--- Data for processing ---

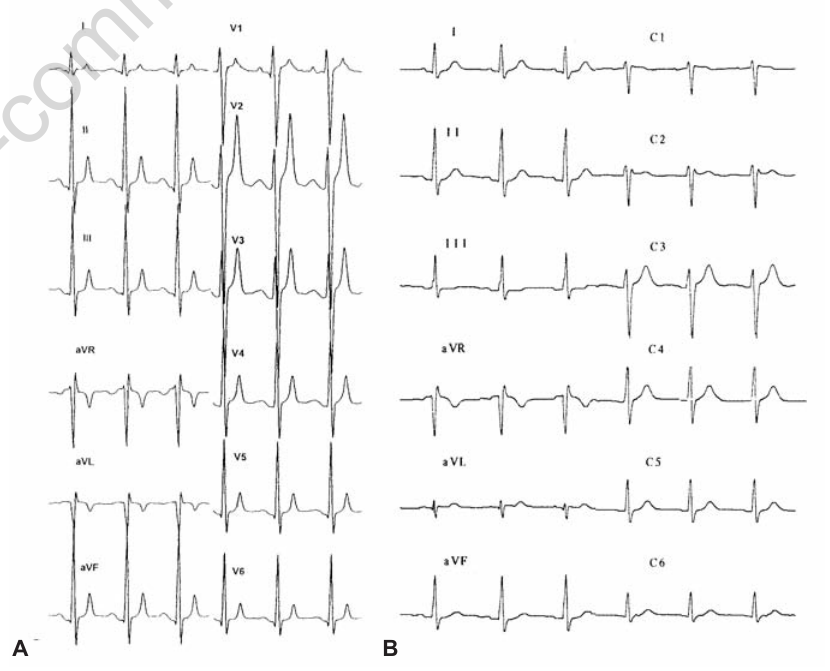
Figure 3. p.T618I-KCNH2 (SQTS1). Male, 15 years old. A) Basal electrocardiogram (ECG): QT 250 ms, QTc 337 ms, QT/QTp 80%. B) ECG recorded following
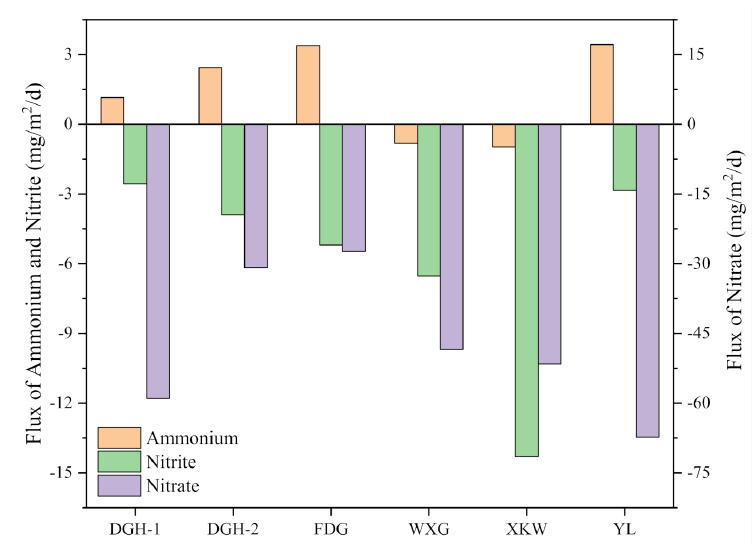
Figure 7. Apparent diffusion fluxes of DIN across the sediment–water interface of different sampling sites, from Jun 2019. Positive values represented upward flux and negative values represented downward flux.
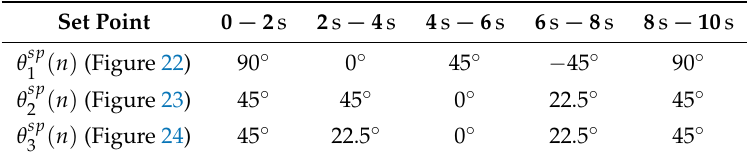
( n ) , θ sp ( n ) and θ sp ( n ) . 2 3 1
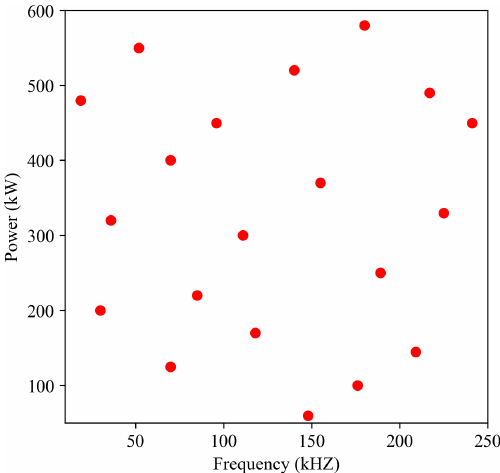
Figure 1. Latin Hypercube Sampling design of experiments.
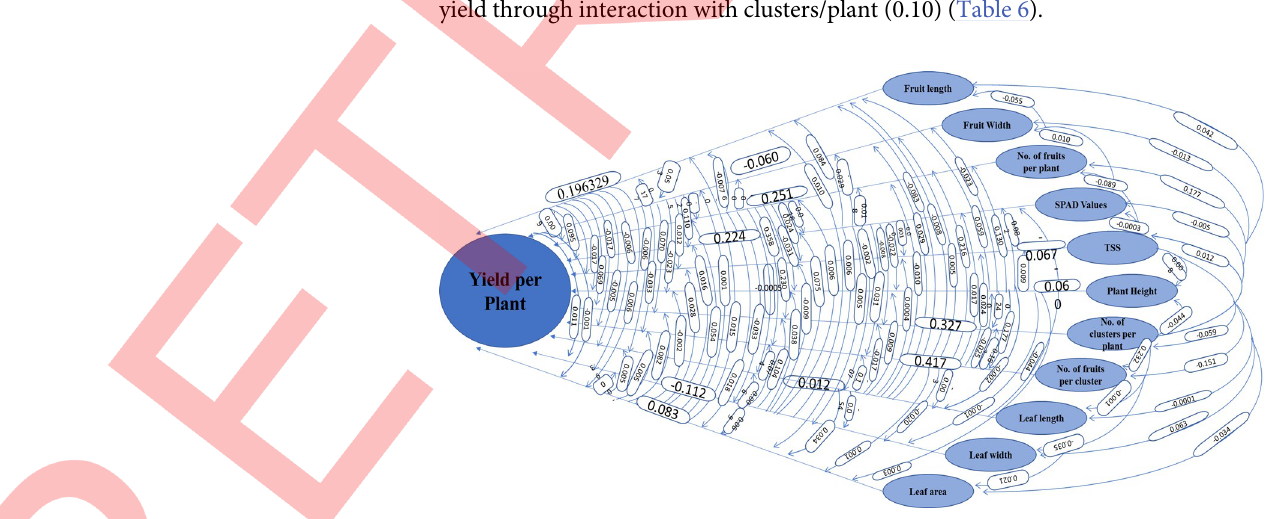
traits, followed by SPAD values and fruit width. Heritability values of different traits ranged from 79.77 to 95.01% (Table 5). Usually, the traits that have higher heritability and genetic diversity are preferred for any breeding program. Higher heritability among traits indicated less influence of environmental factors on the genotypes. The highest genotypic correlation of yield was observed with the number of fruits per plant (0.83) (Table 5). (Table 6, Fig 1). The number of fruits/cluster had a maximum value (0.42) and the positive direct effect on the yield. Number of fruits/cluster also had indirect effects on yield by affecting the number of clusters per plant (0.18) and fruits/plant (0.21). As number of fruits/cluster has both direct and indirect effects on yield, therefore the genotypic correlation between number of fruits/cluster and yield (0.80) was eventually increased. The chlorophyll contents also had direct positive effects (0.22) on yield. The yield of the plants is directly and positively affected due to the length and width of fruits. The leaf surface area’s width also indirectly affected the yield through interaction with clusters/plant (0.10) (Table 6).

---

• Assigned task: Copy out every line from the data above in which the word "values" occurs.

• Written solution:
Figure 7. Apparent diffusion fluxes of DIN across the sediment–water interface of different sampling sites, from Jun 2019. Positive values represented upward flux and negative values represented downward flux.
traits, followed by SPAD values and fruit width. Heritability values of different traits ranged from 79.77 to 95.01% (Table 5). Usually, the traits that have higher heritability and genetic diversity are preferred for any breeding program. Higher heritability among traits indicated less influence of environmental factors on the genotypes. The highest genotypic correlation of yield was observed with the number of fruits per plant (0.83) (Table 5). (Table 6, Fig 1). The number of fruits/cluster had a maximum value (0.42) and the positive direct effect on the yield. Number of fruits/cluster also had indirect effects on yield by affecting the number of clusters per plant (0.18) and fruits/plant (0.21). As number of fruits/cluster has both direct and indirect effects on yield, therefore the genotypic correlation between number of fruits/cluster and yield (0.80) was eventually increased. The chlorophyll contents also had direct positive effects (0.22) on yield. The yield of the plants is directly and positively affected due to the length and width of fruits. The leaf surface area’s width also indirectly affected the yield through interaction with clusters/plant (0.10) (Table 6).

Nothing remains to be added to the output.